[Crítica] Em Busca de Fellini

 

Na arte, às vezes é preciso relativizar a realidade e, às vezes, é preciso abandoná-la completamente.

Em Busca de Fellini conta a história de Lucy (Ksneia Solo), uma garota hiper-protegida por sua mãe (Maria Bello), que não experimentou a vida como seria esperado de uma garota de sua idade. É ao encarar o inevitável momento de abandonar o ninho que Lucy conhece o trabalho do diretor italiano Federico Fellini.

Tocada pela arte que acabou de descobrir, a jovem parte em uma jornada pela Itália em busca de si mesma – mais que de Fellini – misturando o real ao irreal, aceitando que entre os dois, às vezes, a diferença é irrelevante.

O filme é agridoce. Confunde e emociona. É superficial para personagens, mas profundo para a audiência. E embora o resultado final deixe o calor da satisfação diante da jornada, você não consegue abandonar a ideia de que há algo faltando.

Duas foram as principais questões que tive com o filme.

1 – O fanservice.

As referências aos filmes de Fellini são evidentes mesmo para quem não conhece o trabalho do diretor. Considerando o tema do filme, não acredito que poderia ser diferente, mas, em momentos, é difícil afastar a sensação de ficção feita por fãs. Como se diretor e roteirista estivessem mais preocupados em reproduzir o trabalho de Federico Fellini do que interessados em fazer uma homenagem. Com isso, o longa se perde em desconstruções visuais complexas que acrescentam pouco em narrativa ou emoção, em sequências que parecem ter sido montadas com o efeito único de pegar um pouquinho do Fellini para si. Como um fã desesperado que quer nada além de ser citado na mesma frase que seu ídolo.

Mesmo sem ser profunda conhecedora do trabalho do italiano, foi possível identificar sequências que claramente deveriam estar ali para referenciar o trabalho de Fellini, e não para desenvolver positivamente a obra em primeiro plano.

2 – O quebra cabeça

O roteiro tentou unir dois mundos, entrelaçando o real ao irreal com representação da constância e inconstância pela visão de mãe e filha, respectivamente e, embora seja uma ideia louvável, a execução deixou a desejar, resultando em uma colcha de retalhos que nem sempre agrada aos olhos.

Há beleza nos retalhos. Mas não há continuidade.

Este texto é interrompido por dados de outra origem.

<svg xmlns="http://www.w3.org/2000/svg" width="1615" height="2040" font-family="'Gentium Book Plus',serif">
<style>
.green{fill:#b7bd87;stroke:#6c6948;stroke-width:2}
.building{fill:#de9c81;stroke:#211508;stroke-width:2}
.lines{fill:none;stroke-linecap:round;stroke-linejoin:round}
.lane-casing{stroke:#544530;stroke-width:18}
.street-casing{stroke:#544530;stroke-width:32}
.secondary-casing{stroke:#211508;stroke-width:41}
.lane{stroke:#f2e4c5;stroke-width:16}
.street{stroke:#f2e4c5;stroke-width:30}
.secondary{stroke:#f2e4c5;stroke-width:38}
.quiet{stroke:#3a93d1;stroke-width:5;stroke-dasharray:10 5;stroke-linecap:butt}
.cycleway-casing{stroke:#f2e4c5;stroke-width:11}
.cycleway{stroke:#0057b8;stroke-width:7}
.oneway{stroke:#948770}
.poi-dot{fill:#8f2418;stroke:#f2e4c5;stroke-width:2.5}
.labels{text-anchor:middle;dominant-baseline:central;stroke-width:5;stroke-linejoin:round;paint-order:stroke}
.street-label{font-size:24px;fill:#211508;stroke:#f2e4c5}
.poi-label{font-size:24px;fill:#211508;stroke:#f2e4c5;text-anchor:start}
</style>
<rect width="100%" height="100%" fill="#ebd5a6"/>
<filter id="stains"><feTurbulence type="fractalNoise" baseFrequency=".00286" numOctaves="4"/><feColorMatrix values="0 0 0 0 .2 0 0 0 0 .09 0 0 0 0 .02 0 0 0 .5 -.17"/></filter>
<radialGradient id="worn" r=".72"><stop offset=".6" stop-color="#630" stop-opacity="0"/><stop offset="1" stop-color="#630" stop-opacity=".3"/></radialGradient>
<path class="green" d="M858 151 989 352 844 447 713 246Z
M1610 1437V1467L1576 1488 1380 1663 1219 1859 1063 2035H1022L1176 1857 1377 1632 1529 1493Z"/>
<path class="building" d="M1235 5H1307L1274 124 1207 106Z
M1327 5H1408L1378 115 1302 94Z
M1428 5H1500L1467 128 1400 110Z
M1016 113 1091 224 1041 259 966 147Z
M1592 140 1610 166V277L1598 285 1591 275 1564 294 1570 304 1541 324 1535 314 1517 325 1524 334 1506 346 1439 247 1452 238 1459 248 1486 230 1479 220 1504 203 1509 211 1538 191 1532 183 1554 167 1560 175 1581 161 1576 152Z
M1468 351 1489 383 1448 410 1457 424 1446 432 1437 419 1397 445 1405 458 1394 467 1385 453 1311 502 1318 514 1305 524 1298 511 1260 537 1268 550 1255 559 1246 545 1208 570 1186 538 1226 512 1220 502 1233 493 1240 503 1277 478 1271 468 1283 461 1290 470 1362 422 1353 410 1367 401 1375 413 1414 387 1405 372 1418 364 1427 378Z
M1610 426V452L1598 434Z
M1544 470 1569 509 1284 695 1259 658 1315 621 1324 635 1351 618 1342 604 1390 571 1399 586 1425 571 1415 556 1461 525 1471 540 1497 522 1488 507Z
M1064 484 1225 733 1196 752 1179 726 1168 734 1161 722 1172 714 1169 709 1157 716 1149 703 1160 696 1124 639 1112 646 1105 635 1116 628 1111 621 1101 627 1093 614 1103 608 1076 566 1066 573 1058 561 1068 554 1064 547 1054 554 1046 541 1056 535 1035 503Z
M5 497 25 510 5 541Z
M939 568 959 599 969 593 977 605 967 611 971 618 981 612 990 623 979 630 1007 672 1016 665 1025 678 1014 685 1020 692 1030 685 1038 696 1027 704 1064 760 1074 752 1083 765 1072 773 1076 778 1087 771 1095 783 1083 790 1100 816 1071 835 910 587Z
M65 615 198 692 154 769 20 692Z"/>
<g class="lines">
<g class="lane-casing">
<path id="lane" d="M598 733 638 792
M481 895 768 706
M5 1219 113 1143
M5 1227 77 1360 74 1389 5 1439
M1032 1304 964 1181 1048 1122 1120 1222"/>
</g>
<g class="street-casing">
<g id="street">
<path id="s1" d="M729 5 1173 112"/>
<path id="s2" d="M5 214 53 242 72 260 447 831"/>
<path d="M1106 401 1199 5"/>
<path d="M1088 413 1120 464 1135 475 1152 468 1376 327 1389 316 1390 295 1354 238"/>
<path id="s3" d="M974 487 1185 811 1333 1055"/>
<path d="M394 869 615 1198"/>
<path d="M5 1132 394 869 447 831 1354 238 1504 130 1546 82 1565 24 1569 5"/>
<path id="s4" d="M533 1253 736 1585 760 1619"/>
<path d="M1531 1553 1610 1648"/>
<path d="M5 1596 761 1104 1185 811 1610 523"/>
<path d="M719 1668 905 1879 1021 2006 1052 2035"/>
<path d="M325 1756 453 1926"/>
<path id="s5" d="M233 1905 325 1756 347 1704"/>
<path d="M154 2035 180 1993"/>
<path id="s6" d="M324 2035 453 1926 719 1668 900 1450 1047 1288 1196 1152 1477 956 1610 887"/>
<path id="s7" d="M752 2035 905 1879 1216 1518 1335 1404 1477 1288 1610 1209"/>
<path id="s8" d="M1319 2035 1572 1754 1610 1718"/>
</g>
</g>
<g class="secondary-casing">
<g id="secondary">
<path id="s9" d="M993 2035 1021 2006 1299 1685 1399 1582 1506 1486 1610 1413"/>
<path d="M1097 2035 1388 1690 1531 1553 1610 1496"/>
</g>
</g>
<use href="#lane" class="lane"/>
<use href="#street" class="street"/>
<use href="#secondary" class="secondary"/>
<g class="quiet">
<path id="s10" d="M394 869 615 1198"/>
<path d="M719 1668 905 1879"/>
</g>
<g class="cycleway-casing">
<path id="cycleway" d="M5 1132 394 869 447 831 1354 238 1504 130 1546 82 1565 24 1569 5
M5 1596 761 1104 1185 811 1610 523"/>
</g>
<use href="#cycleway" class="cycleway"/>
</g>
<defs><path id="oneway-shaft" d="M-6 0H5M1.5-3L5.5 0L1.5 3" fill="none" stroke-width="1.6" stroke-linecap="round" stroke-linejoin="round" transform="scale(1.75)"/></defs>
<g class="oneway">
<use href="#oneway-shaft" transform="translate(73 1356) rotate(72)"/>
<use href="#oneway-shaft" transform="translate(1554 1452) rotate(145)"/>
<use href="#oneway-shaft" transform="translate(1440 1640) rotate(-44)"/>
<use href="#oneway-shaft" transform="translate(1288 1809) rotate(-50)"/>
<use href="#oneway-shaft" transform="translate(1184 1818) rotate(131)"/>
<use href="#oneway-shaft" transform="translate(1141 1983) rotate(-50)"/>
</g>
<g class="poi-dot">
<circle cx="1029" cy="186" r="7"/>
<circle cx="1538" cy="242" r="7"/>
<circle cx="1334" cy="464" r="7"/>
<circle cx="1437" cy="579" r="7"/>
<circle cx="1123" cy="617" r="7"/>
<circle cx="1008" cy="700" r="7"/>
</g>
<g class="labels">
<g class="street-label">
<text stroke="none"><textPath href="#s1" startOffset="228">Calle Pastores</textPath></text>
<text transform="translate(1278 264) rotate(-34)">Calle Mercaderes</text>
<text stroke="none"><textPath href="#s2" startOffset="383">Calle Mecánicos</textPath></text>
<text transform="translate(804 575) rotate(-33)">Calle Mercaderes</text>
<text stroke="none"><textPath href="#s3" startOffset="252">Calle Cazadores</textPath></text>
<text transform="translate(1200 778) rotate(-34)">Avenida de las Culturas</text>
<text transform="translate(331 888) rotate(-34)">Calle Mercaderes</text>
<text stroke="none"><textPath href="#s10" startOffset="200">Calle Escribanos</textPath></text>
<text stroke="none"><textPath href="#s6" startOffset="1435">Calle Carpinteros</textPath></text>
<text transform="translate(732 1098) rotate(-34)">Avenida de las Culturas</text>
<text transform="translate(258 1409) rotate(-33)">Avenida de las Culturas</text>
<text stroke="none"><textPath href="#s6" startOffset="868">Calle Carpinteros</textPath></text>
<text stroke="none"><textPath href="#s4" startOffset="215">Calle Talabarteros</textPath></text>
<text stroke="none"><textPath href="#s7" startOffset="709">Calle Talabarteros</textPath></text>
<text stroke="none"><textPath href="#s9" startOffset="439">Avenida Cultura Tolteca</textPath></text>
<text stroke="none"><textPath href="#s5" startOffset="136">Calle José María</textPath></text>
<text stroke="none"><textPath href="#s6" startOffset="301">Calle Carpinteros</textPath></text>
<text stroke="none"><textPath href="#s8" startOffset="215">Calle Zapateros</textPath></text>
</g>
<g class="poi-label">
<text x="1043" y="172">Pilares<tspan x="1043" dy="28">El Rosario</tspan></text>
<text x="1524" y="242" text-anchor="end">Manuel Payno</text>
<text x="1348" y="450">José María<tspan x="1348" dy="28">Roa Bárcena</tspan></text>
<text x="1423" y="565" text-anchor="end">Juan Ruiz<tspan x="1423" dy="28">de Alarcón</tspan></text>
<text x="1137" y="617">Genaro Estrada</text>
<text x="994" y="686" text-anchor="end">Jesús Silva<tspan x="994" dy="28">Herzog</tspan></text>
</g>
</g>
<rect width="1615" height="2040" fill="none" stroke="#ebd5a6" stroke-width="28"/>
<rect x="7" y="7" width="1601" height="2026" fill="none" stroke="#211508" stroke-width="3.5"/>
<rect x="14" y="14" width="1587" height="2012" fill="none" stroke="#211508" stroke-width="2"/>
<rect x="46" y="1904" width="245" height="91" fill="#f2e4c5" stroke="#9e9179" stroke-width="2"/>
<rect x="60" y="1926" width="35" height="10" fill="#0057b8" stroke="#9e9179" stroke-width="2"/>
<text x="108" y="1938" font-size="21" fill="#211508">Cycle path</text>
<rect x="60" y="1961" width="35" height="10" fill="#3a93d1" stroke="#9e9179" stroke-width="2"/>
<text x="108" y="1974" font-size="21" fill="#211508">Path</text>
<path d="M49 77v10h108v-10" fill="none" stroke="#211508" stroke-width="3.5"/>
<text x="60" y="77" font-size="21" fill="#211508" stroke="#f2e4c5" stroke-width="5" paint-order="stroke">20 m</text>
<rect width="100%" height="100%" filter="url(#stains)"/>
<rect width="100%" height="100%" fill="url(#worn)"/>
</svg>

Com isso, quem resta prejudicada é a história que, apesar dos seus maiores esforços para nos convencer que não precisa fazer sentido, falha em nos dar algo em troca da razão que nos pediu para abandonar.

Talvez tivesse sido melhor abandonar a realidade de vez e fazer como Peixe Grande, que nos dá magia para abraçar e não para questionar.

No entanto, levantadas essas duas questões, Em Busca de Fellini é um filme bonito, delicado e que merece ser assistido.

Seus diálogos metalinguísticos separando o cinema americano do europeu são didáticos ao explicar a si mesmo, como se os personagens estivessem nos guiando através do que precisamos assistir. E, embora por vezes pareça apenas um modo do roteiro pedir desculpas pelos erros que cometeu, essa dinâmica funciona muito bem para tornar a viagem única.

Além de ser um filme para amantes de Fellini, eu diria mais: é um filme para amantes de filme. A busca imaterial pela fonte de nossas inspirações, a alegoria poética de seguir nossos exemplos e a constância da procura por respostas absolutas, feitas por quem sequer sabe a pergunta, são emoções que, em um grau subconsciente, todos podemos nos identificar. Trazer uma dose de realidade para essa jornada tão verdadeira – e tão humana – foi o que, acredito, mais me emocionou.